Marcellus Drilling News (MDN) has been following the story of Cabot Oil & Gas and the contamination of a few water wells with natural gas in the Dimock, PA area. The mainstream media, when it looks for stories about gas drilling and the environment, latches on to this particular story because of it’s potential to play at people’s fears about drilling. Reuters is the latest to do so. They just released an article titled, “U.S. energy future hits snag in rural Pennsylvania.” The subhead for one section of the story says: “Water tastes bad, animals lose fur.”
It’s a very slanted story. However, I mention it here because there are several interviews of local residents affected by contamination of their well water by natural gas. We do not look away from potential problems cause by drilling. Here are a few excerpts from the story:
When her children started missing school because of persistent diarrhea and vomiting, Pat Farnelli began to wonder if she and her family were suffering from more than just a classroom bug.
After trying several remedies, she stopped using the water drawn from her well in this rural corner of northeastern Pennsylvania, the forefront of a drilling boom in what may be the biggest U.S. reserve of natural gas.
“I was getting excruciating stomach cramps after drinking the water,” Farnelli said in an interview at her farmhouse, cluttered as a home with eight children would be, while her husband, a night cook at a truck stop, slept on the couch.
“It felt like an appendicitis attack.”
The family, which is poor enough to qualify for government food stamps, began buying bottled water for drinking and cooking. Their illnesses finally ended, and Farnelli found something to blame: natural gas drilling in the township of 1,400 people.
And this:
Ron and Jean Carter suspected there was a leak when the water supply to their trailer home started to taste and smell bad after Cabot started drilling 200 yards (meters) away.
Not wanting to risk the health of a new grandchild living with them, the 70-year-old retirees scraped together $6,500 for a water purification system.
“It was kind of funny that the water was good in July but after they drilled, it wasn’t,” said Ron Carter.
And if people in trouble is not enough to convince you how bad drilling is, bring on the animal stories:
Tim and Debbie Maye, a truck driver and post office worker who have three teenage children, have been cooking and drinking only bottled water since their well water turned brown in November after Cabot started drilling.
But she can’t afford bottled water for her animals. Her cats have been losing fur and projectile vomiting because they lick drips from the spigot that carries water from their well. Her three horses — one of which is losing its hair — drink as much as 50 gallons a day.
“I tell my husband, ‘I’m going out to poison the horses,'” she said.
I feel for these people and would not want to be in their shoes, that’s for sure.

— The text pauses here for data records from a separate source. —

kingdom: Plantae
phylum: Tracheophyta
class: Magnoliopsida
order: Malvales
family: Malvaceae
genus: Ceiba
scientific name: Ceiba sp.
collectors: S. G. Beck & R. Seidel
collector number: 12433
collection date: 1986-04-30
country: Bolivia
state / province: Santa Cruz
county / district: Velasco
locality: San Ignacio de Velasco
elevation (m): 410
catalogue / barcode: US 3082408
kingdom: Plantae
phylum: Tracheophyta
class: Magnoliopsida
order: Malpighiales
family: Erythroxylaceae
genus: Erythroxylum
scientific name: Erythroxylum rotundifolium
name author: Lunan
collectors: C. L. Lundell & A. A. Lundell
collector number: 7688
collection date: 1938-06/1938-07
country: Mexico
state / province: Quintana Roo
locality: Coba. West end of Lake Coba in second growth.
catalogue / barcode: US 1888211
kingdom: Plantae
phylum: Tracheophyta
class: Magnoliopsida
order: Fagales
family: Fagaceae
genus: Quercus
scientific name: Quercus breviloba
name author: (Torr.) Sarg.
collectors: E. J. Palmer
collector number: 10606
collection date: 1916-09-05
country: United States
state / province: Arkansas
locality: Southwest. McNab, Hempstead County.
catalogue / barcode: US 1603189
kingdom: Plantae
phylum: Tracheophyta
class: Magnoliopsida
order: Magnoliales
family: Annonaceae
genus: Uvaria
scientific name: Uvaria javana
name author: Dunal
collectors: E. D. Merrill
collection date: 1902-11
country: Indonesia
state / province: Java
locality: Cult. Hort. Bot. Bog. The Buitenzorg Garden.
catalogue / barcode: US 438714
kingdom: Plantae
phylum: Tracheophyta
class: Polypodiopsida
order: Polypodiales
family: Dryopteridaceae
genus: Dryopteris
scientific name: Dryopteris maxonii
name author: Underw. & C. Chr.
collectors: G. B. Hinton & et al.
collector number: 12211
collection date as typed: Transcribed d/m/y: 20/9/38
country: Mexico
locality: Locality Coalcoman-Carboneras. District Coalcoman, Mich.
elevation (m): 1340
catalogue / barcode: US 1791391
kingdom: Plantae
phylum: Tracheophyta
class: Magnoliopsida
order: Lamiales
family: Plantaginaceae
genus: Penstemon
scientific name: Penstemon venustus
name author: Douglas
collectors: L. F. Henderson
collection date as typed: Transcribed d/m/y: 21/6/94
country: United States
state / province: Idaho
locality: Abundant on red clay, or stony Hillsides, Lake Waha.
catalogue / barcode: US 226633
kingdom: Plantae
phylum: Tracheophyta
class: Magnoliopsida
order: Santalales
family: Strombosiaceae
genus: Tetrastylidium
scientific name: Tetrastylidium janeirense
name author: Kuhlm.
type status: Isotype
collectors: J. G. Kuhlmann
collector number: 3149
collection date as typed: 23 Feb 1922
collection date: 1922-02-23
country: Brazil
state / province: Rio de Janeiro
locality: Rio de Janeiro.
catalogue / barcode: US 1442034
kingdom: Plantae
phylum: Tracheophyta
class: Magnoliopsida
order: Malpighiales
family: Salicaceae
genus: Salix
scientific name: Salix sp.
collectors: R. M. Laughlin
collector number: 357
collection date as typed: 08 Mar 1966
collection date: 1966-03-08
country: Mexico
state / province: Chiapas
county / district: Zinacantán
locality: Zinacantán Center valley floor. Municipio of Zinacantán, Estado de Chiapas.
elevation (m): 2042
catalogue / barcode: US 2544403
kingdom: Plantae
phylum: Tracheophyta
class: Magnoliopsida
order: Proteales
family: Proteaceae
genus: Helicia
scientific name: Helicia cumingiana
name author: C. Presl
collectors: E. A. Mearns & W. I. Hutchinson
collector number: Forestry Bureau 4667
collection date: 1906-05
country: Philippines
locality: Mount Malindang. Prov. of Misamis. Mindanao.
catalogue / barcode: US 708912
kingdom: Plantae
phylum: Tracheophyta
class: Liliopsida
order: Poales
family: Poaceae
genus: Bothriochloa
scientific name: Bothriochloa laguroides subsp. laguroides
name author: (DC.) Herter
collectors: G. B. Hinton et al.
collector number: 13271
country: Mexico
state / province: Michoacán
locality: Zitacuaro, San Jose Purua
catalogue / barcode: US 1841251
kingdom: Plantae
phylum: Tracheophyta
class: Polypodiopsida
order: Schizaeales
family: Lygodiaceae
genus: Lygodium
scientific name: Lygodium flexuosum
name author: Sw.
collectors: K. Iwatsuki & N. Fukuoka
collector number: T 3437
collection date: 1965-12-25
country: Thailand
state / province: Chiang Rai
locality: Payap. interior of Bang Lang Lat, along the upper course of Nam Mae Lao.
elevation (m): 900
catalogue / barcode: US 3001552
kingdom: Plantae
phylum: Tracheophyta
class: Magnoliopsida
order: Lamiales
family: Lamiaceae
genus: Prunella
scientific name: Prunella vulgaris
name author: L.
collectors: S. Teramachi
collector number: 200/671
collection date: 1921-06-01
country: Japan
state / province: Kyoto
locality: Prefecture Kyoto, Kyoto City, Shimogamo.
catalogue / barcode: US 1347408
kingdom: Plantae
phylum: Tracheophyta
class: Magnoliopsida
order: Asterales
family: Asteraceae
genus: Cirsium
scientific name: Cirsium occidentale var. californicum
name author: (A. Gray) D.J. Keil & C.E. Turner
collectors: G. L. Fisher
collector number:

As stated before on this site, Cabot and the PA Department of Environmental Protection still have not figured out how Cabot may have caused the contamination. But let’s be clear: The contamination is natural gas, it is not contamination with chemicals that Cabot uses to fracture the hole. That’s why stories like this one from Reuters are nothing short of journalistic malpractice. Immediately following the story of hair falling off the horses, we get this paragraph:
Chemical Brew
Environmental groups fear energy companies are contaminating water supplies by using a toxic mix of chemicals that are forced deep into the rock along with water and sand to release the natural gas. The process is called hydrofracturing, or “fracking” in industry jargon.
This is not only misleading, but a lie to combine one issue (natural gas contamination of water) with another (chemical contamination of water). The people whose stories are featured are not suffering from chemical poisoning, their water supply has been contaminated with naturally occurring natural gas, likely (but not yet proven) to have crept in due to Cabot’s drilling activities in the area.
Such is the misleading mainstream media. Cast a careful and critical eye on the stories you read and listen to!